[Brief] Set out every line of the data below as a numbered list, skipping any blank lines.

[Records shown]
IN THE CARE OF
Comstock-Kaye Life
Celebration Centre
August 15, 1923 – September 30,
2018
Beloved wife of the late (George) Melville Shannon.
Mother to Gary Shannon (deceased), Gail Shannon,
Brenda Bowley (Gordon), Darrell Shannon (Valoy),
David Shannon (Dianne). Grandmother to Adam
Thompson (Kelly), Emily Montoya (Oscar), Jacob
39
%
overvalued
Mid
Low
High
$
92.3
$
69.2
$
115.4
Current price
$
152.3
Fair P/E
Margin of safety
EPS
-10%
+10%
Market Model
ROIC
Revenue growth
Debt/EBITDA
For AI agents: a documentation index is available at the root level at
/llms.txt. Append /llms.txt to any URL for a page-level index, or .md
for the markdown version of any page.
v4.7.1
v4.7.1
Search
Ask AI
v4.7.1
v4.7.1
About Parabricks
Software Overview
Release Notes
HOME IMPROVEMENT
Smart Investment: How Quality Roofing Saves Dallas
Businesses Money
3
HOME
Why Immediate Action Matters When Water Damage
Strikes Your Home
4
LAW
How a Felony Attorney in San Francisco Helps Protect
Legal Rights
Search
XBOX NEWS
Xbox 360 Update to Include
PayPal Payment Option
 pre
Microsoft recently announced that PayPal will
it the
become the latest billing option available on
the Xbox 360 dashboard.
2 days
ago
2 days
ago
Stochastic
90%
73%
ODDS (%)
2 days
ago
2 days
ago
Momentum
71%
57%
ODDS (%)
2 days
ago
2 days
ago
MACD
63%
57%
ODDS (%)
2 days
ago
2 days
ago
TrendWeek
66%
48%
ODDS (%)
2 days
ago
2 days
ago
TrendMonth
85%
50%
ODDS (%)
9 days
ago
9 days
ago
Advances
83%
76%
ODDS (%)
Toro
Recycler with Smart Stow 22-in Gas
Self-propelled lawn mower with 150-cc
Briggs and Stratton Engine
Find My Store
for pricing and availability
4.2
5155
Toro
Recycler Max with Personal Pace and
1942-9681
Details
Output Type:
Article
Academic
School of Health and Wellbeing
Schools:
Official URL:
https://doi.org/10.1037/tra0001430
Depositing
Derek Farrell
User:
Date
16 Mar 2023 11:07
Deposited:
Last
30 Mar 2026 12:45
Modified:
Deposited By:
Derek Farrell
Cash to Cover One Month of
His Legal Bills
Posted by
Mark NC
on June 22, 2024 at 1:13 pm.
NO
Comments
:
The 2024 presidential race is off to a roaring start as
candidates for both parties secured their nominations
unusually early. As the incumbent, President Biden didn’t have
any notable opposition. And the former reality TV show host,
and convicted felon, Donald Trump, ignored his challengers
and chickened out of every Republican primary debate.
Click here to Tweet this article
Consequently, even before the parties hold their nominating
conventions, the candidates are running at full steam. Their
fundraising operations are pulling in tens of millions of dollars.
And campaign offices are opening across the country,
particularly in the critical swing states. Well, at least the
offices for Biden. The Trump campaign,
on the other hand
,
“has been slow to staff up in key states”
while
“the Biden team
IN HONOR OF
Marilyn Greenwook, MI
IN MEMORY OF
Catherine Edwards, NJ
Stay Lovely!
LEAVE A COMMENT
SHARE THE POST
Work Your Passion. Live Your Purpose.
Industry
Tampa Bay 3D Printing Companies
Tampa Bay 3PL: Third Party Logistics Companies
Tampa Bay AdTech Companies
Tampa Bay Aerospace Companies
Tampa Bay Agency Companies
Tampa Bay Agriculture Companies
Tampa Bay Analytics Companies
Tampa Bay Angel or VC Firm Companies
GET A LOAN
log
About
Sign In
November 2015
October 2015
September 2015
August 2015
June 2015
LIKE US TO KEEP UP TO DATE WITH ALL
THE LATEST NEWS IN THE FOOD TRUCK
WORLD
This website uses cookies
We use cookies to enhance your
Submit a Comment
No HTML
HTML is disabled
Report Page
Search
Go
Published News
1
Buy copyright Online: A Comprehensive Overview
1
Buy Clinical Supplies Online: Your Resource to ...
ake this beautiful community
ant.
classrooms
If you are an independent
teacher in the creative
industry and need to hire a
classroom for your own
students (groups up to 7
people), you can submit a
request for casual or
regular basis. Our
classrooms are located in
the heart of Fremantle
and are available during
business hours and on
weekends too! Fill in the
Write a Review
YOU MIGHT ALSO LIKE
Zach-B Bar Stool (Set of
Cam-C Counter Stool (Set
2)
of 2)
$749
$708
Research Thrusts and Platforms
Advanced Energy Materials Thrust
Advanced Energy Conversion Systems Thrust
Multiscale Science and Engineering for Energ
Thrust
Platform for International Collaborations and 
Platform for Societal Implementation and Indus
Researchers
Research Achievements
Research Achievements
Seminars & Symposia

[Exercise response]
1. IN THE CARE OF
2. Comstock-Kaye Life
3. Celebration Centre
4. August 15, 1923 – September 30,
5. 2018
6. Beloved wife of the late (George) Melville Shannon.
7. Mother to Gary Shannon (deceased), Gail Shannon,
8. Brenda Bowley (Gordon), Darrell Shannon (Valoy),
9. David Shannon (Dianne). Grandmother to Adam
10. Thompson (Kelly), Emily Montoya (Oscar), Jacob
11. 39
12. %
13. overvalued
14. Mid
15. Low
16. High
17. $
18. 92.3
19. $
20. 69.2
21. $
22. 115.4
23. Current price
24. $
25. 152.3
26. Fair P/E
27. Margin of safety
28. EPS
29. -10%
30. +10%
31. Market Model
32. ROIC
33. Revenue growth
34. Debt/EBITDA
35. For AI agents: a documentation index is available at the root level at
36. /llms.txt. Append /llms.txt to any URL for a page-level index, or .md
37. for the markdown version of any page.
38. v4.7.1
39. v4.7.1
40. Search
41. Ask AI
42. v4.7.1
43. v4.7.1
44. About Parabricks
45. Software Overview
46. Release Notes
47. HOME IMPROVEMENT
48. Smart Investment: How Quality Roofing Saves Dallas
49. Businesses Money
50. 3
51. HOME
52. Why Immediate Action Matters When Water Damage
53. Strikes Your Home
54. 4
55. LAW
56. How a Felony Attorney in San Francisco Helps Protect
57. Legal Rights
58. Search
59. XBOX NEWS
60. Xbox 360 Update to Include
61. PayPal Payment Option
62.  pre
63. Microsoft recently announced that PayPal will
64. it the
65. become the latest billing option available on
66. the Xbox 360 dashboard.
67. 2 days
68. ago
69. 2 days
70. ago
71. Stochastic
72. 90%
73. 73%
74. ODDS (%)
75. 2 days
76. ago
77. 2 days
78. ago
79. Momentum
80. 71%
81. 57%
82. ODDS (%)
83. 2 days
84. ago
85. 2 days
86. ago
87. MACD
88. 63%
89. 57%
90. ODDS (%)
91. 2 days
92. ago
93. 2 days
94. ago
95. TrendWeek
96. 66%
97. 48%
98. ODDS (%)
99. 2 days
100. ago
101. 2 days
102. ago
103. TrendMonth
104. 85%
105. 50%
106. ODDS (%)
107. 9 days
108. ago
109. 9 days
110. ago
111. Advances
112. 83%
113. 76%
114. ODDS (%)
115. Toro
116. Recycler with Smart Stow 22-in Gas
117. Self-propelled lawn mower with 150-cc
118. Briggs and Stratton Engine
119. Find My Store
120. for pricing and availability
121. 4.2
122. 5155
123. Toro
124. Recycler Max with Personal Pace and
125. 1942-9681
126. Details
127. Output Type:
128. Article
129. Academic
130. School of Health and Wellbeing
131. Schools:
132. Official URL:
133. https://doi.org/10.1037/tra0001430
134. Depositing
135. Derek Farrell
136. User:
137. Date
138. 16 Mar 2023 11:07
139. Deposited:
140. Last
141. 30 Mar 2026 12:45
142. Modified:
143. Deposited By:
144. Derek Farrell
145. Cash to Cover One Month of
146. His Legal Bills
147. Posted by
148. Mark NC
149. on June 22, 2024 at 1:13 pm.
150. NO
151. Comments
152. :
153. The 2024 presidential race is off to a roaring start as
154. candidates for both parties secured their nominations
155. unusually early. As the incumbent, President Biden didn’t have
156. any notable opposition. And the former reality TV show host,
157. and convicted felon, Donald Trump, ignored his challengers
158. and chickened out of every Republican primary debate.
159. Click here to Tweet this article
160. Consequently, even before the parties hold their nominating
161. conventions, the candidates are running at full steam. Their
162. fundraising operations are pulling in tens of millions of dollars.
163. And campaign offices are opening across the country,
164. particularly in the critical swing states. Well, at least the
165. offices for Biden. The Trump campaign,
166. on the other hand
167. ,
168. “has been slow to staff up in key states”
169. while
170. “the Biden team
171. IN HONOR OF
172. Marilyn Greenwook, MI
173. IN MEMORY OF
174. Catherine Edwards, NJ
175. Stay Lovely!
176. LEAVE A COMMENT
177. SHARE THE POST
178. Work Your Passion. Live Your Purpose.
179. Industry
180. Tampa Bay 3D Printing Companies
181. Tampa Bay 3PL: Third Party Logistics Companies
182. Tampa Bay AdTech Companies
183. Tampa Bay Aerospace Companies
184. Tampa Bay Agency Companies
185. Tampa Bay Agriculture Companies
186. Tampa Bay Analytics Companies
187. Tampa Bay Angel or VC Firm Companies
188. GET A LOAN
189. log
190. About
191. Sign In
192. November 2015
193. October 2015
194. September 2015
195. August 2015
196. June 2015
197. LIKE US TO KEEP UP TO DATE WITH ALL
198. THE LATEST NEWS IN THE FOOD TRUCK
199. WORLD
200. This website uses cookies
201. We use cookies to enhance your
202. Submit a Comment
203. No HTML
204. HTML is disabled
205. Report Page
206. Search
207. Go
208. Published News
209. 1
210. Buy copyright Online: A Comprehensive Overview
211. 1
212. Buy Clinical Supplies Online: Your Resource to ...
213. ake this beautiful community
214. ant.
215. classrooms
216. If you are an independent
217. teacher in the creative
218. industry and need to hire a
219. classroom for your own
220. students (groups up to 7
221. people), you can submit a
222. request for casual or
223. regular basis. Our
224. classrooms are located in
225. the heart of Fremantle
226. and are available during
227. business hours and on
228. weekends too! Fill in the
229. Write a Review
230. YOU MIGHT ALSO LIKE
231. Zach-B Bar Stool (Set of
232. Cam-C Counter Stool (Set
233. 2)
234. of 2)
235. $749
236. $708
237. Research Thrusts and Platforms
238. Advanced Energy Materials Thrust
239. Advanced Energy Conversion Systems Thrust
240. Multiscale Science and Engineering for Energ
241. Thrust
242. Platform for International Collaborations and 
243. Platform for Societal Implementation and Indus
244. Researchers
245. Research Achievements
246. Research Achievements
247. Seminars & Symposia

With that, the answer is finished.